◆ Exercise aim: The full listing below should be printed word for word.

┄┄┄┄┄┄

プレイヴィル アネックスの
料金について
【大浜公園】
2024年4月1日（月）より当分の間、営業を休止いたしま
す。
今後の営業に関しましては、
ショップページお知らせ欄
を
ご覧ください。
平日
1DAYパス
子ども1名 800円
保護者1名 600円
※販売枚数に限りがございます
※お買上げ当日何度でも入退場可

┄┄┄┄┄┄

◆ Task solution:
プレイヴィル アネックスの
料金について
【大浜公園】
2024年4月1日（月）より当分の間、営業を休止いたしま
す。
今後の営業に関しましては、
ショップページお知らせ欄
を
ご覧ください。
平日
1DAYパス
子ども1名 800円
保護者1名 600円
※販売枚数に限りがございます
※お買上げ当日何度でも入退場可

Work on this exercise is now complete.